A committee of five senators in Georgia wants to provide more chances to erase criminal records and wants to make it harder for employers to access them.
The group is made up of senators Josh McKoon, R—Columbus, Hardie Davis, D—Augusta, Jesse Stone, R-Waynesboro, Butch Miller, R—Gainesville and Ronald Ramsey, D-Decatur.
The panel has formed with the purpose of helping those with criminal records. Their goal is to help criminals and ex-convicts by preventing employers, landlords and others from searching and finding their criminal histories. The intent is to help ex-convicts find jobs and find housing in communities because it’s proven that those who do not secure shelter and employment often end up back in prison.
The effort therefore seeks to prevent ex-convicts from going back to prison and have them function as successful members of society within communities. The Senate committee feels if employers are allowed access to convicted felons criminal backgrounds then their decision to hire a rehabilitated person is biased—the decision not to hire is based on past behavior and not the person’s current ability to perform the job and complete the tasks at hand.
The Senate committee put together a comprehensive report supporting their claim that allowing access to criminal background checks can lead to people with prior convictions to recidivate (go back to prison). It included testimony from lawyers and legal workers who have extensive experience with the issue.
The release of criminal background checks is seen as a detriment to many, as a way to allow an employer or landlord to unfairly determine a person’s ability to pay rent or complete job tasks based on past behavior. The Senate committee is therefore in favor of helping suppress their release.
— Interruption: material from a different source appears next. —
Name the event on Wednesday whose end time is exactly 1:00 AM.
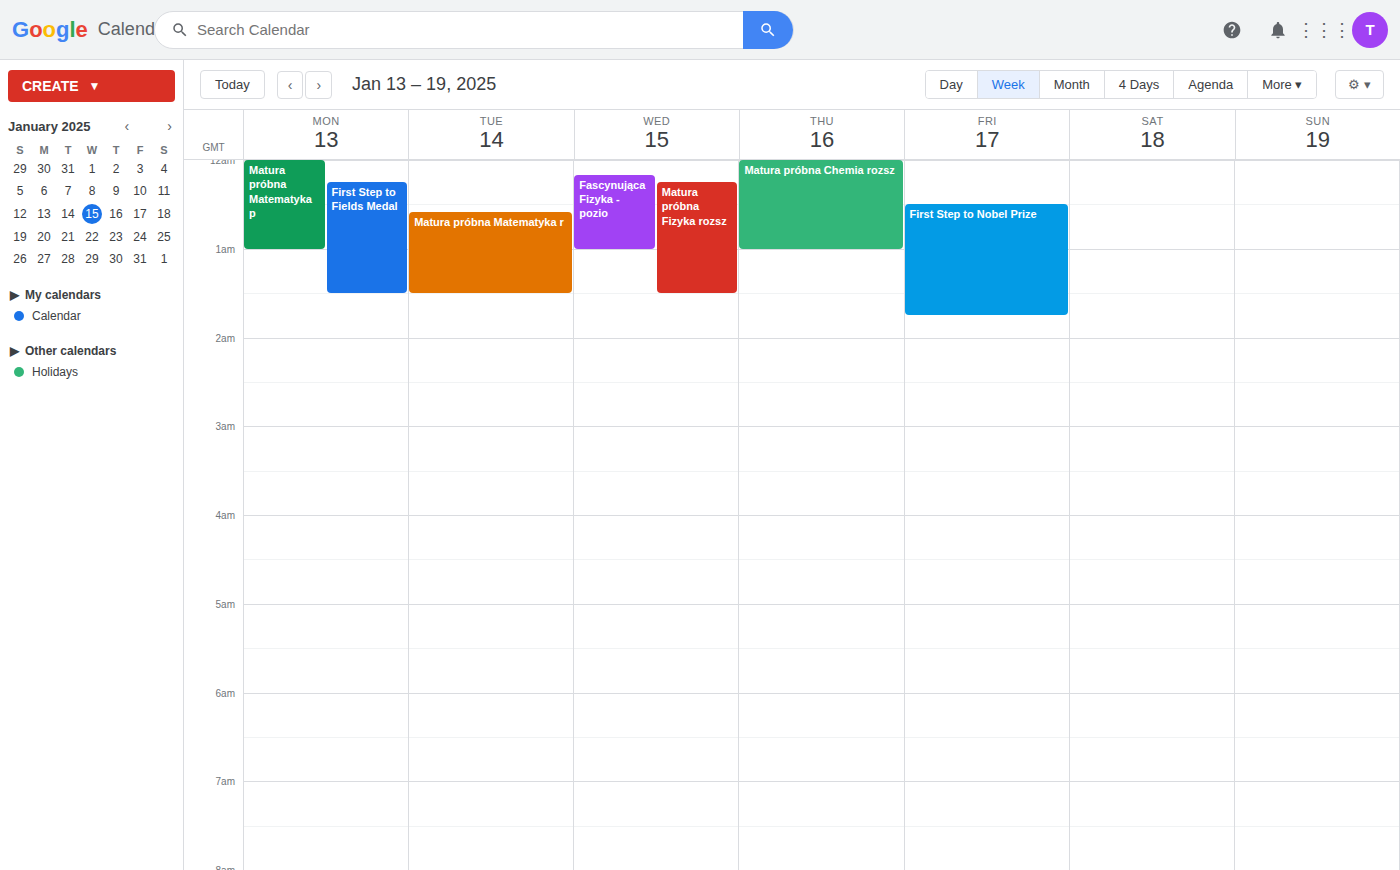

They want to decrease the amount of prisoners who recidivate and want to increase the number of productive members in society. Employers don’t quite see it this way though. Businesses appreciate having access to a potential employee’s criminal background and seek to continue having the freedom to check on people.
An attorney with the Savannah firm Hunter Maclean, who represents employers in this ongoing debate, said, “Employers should be able to ask questions about convictions.” She feels it’s up to the individual business and it should be their right to have whatever information is necessary to decide who they want to hire within their company. The employers obviously want to safeguard themselves and have their own interests in mind and would rather take the side of being overly-cautious in who they hire, or at least have the information available to make that decision, and are less concerned with overall societal impacts like recidivating.
It will be interesting to see if restricting access to criminal records ends up having an overall positive or negative impact in Georgia.